Background Conditionally activated bispecific T cell engagers (TCEs) have the potential to provide a larger therapeutic window by reducing off-site on-target toxicity. Conditionally Bispecific Redirected Activation (COBRAs) are novel TCEs designed to be activated preferentially in the tumor microenvironment (TME).1,2 The conditionality of the COBRA prodrug is mediated upon binding of the high affinity target binding domain to the tumor antigen and by cleavage of the prodrug by matrix metalloproteases such as MMP9/2. The cleavage of the prodrug results in the release of the inactive CD3e VH/VL domains leading to the formation of the active dimer, responsible for tumor killing. In order to understand the dependence of treatment effect on drug and patient properties for this novel modality, we developed a mathematical model of COBRA’s mechanism of action.

Methods A mechanistic model was developed to describe the preclinical pharmacokinetics, target engagement and immune synapse formation in the TME, and tumor volume change due to resulting T-cell dependent tumor cell-mediated cytotoxicity (TDCC). Unknown parameters were optimized using in vitro TDCC data and in vivo efficacy data. Sensitivity analyses were conducted to investigate the influence of molecule- and TME-specific characteristics on synapse formation and treatment effect.

Results The model recapitulates the experimental data in vitro and in vivo. We used the model to identify parameters that govern the synapse formation and treatment outcome, such as COBRA affinity to TAA and CD3 (figure 1A), and the active protease concentration in the TME (figure 1B). The model also suggests that the drug-induced antigen internalization along with the abundance of target cells and effector T cells can impact the predicted treatment effect of COBRA and that COBRA concentration-synapse formation relationship does not exhibit the bell-shaped TCE concentration-synapse profile due to its conditionality on homodimerization once cleaved.

Conclusions The model framework was used to integrate preclinical datasets and project the short-term treatment response in human. This work demonstrates the impact of conditionality of the COBRA design on its dose-response relationship. Importantly, factors such as target abundances and protease activity in the TME can strongly influence synapse formation and the resulting anti-tumor effect, and therefore may serve as baseline biomarkers for patient stratification.

• **Entries shown**
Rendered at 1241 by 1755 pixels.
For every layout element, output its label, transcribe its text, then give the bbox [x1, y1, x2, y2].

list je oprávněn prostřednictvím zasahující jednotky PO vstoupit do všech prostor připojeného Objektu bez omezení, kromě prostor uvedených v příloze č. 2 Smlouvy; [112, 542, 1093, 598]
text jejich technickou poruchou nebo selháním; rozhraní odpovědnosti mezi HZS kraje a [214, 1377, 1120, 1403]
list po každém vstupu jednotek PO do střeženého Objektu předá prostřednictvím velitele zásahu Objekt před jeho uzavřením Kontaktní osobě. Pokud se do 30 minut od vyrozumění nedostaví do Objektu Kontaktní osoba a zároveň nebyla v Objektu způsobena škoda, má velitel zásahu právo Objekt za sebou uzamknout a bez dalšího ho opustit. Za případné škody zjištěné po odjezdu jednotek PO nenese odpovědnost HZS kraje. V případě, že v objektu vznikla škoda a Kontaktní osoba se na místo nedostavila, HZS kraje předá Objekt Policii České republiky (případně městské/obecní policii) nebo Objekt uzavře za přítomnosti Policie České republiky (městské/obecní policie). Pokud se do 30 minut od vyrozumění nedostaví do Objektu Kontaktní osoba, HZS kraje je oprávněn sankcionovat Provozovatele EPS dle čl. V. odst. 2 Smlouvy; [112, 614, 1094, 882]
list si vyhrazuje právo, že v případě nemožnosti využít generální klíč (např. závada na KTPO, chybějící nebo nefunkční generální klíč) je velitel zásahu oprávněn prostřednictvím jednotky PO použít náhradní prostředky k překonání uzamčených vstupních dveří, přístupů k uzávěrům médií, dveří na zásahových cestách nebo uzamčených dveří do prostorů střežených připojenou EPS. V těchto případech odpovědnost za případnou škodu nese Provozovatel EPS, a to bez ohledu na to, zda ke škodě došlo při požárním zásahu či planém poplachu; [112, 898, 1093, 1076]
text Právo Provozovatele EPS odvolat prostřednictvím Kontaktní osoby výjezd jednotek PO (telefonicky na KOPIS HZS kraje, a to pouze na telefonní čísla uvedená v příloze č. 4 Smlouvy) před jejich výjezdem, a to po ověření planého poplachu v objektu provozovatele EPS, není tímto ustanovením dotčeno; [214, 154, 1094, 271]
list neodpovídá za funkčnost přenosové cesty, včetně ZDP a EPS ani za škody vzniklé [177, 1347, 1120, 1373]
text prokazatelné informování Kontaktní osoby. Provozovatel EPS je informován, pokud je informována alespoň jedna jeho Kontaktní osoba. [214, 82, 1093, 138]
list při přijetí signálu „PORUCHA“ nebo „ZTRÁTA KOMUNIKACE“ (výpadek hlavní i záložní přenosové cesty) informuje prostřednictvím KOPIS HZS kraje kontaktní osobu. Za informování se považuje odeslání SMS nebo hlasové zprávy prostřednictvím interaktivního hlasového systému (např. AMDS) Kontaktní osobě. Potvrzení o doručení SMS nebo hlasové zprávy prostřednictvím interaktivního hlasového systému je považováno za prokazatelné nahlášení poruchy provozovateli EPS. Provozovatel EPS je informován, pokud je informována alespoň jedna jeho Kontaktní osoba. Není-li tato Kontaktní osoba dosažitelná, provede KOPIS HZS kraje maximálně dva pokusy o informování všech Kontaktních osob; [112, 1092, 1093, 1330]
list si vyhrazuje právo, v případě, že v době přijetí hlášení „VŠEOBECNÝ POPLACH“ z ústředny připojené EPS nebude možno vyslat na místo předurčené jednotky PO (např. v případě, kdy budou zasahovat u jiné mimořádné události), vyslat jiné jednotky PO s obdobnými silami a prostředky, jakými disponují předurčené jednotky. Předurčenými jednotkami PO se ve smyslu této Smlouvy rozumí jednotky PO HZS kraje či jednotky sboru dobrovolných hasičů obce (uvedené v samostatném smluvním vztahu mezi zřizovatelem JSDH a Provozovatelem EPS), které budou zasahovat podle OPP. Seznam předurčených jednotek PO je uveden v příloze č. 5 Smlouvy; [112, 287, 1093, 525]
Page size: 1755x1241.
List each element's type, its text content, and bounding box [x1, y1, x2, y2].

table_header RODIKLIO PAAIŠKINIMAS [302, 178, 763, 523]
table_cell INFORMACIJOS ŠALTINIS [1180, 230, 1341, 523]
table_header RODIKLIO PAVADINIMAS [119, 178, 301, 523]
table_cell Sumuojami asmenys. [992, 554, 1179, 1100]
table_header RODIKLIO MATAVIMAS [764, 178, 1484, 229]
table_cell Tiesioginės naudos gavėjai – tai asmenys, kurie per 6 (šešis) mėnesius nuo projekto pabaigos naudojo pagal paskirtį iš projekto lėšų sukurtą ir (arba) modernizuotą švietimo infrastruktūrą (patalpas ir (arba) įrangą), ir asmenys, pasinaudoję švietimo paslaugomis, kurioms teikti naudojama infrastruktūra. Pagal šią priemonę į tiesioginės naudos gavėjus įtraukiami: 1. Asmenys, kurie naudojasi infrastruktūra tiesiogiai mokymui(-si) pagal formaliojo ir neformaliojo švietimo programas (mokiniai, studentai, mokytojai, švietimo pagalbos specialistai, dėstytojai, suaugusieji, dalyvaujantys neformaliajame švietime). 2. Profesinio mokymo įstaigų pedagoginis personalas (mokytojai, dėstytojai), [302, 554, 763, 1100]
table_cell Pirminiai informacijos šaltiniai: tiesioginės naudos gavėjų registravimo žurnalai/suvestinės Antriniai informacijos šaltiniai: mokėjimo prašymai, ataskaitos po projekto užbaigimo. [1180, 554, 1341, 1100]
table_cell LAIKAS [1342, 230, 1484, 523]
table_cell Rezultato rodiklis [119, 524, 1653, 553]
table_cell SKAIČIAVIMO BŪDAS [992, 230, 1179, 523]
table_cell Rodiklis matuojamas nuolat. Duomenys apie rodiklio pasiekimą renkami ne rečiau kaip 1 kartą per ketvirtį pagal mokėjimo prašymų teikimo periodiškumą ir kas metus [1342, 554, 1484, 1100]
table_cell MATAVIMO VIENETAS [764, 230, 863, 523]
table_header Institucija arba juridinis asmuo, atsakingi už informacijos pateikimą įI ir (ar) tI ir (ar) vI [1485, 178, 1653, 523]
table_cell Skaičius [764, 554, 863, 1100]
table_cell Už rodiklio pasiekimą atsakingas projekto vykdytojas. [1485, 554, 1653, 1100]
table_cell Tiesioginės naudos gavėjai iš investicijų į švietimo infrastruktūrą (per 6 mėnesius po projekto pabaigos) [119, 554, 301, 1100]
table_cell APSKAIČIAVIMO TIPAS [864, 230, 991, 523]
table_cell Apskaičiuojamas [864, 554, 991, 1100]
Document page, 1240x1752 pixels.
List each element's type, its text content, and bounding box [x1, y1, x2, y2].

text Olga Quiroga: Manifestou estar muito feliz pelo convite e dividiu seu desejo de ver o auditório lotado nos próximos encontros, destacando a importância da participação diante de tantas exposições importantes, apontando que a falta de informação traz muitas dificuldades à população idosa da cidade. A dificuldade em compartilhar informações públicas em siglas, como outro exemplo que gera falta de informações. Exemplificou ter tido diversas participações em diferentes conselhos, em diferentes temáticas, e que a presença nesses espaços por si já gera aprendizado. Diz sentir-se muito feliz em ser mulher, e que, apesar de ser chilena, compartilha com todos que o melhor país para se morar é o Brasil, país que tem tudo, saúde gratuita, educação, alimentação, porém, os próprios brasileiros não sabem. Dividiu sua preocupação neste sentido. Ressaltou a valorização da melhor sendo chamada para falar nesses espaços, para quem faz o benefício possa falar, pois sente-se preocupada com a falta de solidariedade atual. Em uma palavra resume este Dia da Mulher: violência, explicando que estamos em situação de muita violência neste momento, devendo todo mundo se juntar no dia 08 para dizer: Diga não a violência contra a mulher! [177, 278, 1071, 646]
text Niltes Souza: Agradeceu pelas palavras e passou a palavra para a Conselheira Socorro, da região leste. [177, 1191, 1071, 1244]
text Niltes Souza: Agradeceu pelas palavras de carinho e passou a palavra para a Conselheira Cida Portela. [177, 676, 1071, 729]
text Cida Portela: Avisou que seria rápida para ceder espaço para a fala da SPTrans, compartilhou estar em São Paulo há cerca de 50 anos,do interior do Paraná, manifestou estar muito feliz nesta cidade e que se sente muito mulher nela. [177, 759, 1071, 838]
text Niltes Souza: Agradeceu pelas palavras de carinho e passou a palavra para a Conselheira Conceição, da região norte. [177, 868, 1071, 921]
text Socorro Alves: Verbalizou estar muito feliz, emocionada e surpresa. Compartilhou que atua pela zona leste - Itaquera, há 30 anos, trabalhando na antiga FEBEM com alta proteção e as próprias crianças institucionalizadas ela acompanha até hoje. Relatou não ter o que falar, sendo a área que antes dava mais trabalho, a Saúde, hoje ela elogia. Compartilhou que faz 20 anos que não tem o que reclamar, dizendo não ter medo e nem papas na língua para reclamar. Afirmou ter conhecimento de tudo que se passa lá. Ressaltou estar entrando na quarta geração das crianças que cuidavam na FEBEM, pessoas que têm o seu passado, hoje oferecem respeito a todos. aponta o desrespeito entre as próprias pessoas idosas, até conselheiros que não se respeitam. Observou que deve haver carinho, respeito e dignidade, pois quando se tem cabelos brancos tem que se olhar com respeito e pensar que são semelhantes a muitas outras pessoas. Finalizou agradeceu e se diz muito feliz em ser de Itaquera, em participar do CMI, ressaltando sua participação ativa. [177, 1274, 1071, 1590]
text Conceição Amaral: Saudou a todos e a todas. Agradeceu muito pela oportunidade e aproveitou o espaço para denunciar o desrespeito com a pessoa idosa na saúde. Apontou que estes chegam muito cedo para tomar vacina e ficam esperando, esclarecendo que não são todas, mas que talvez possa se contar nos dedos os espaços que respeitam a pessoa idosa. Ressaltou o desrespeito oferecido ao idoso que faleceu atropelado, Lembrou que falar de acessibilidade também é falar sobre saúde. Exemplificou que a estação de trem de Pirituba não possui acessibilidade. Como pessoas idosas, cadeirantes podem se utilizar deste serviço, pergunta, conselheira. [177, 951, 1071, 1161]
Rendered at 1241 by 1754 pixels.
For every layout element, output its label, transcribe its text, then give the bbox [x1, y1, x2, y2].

• **Brief 1**
Using the COBRA abstract, state whether each statement agrees with it, answering yes or no and quoting the deciding words: (a) Unknown model parameters were optimized using in vivo data alone. (b) COBRA's concentration-synapse formation relationship lacks the bell-shaped profile typical of TCEs. (c) Matrix metalloproteases such as MMP9/2 cleave the COBRA prodrug.
• **Brief 2**
Summarize the COBRA abstract in three sentences.
The rows come from a source other than the COBRA abstract.

• **Exercise result 1**
(a) No: "Unknown parameters were optimized using in vitro TDCC data and in vivo efficacy data."
(b) Yes: "COBRA concentration-synapse formation relationship does not exhibit the bell-shaped TCE concentration-synapse profile"
(c) Yes: "by cleavage of the prodrug by matrix metalloproteases such as MMP9/2"

• **Exercise result 2**
COBRAs are conditionally activated bispecific T cell engagers designed for preferential activation in the tumor microenvironment, and a mechanistic mathematical model of their mechanism of action was developed and fitted to in vitro and in vivo data. The model recapitulates the experimental data and identifies parameters that govern synapse formation and treatment outcome, including COBRA affinity to TAA and CD3 and the active protease concentration in the tumor microenvironment. Target abundances and protease activity can strongly influence the anti-tumor effect and may therefore serve as baseline biomarkers for patient stratification.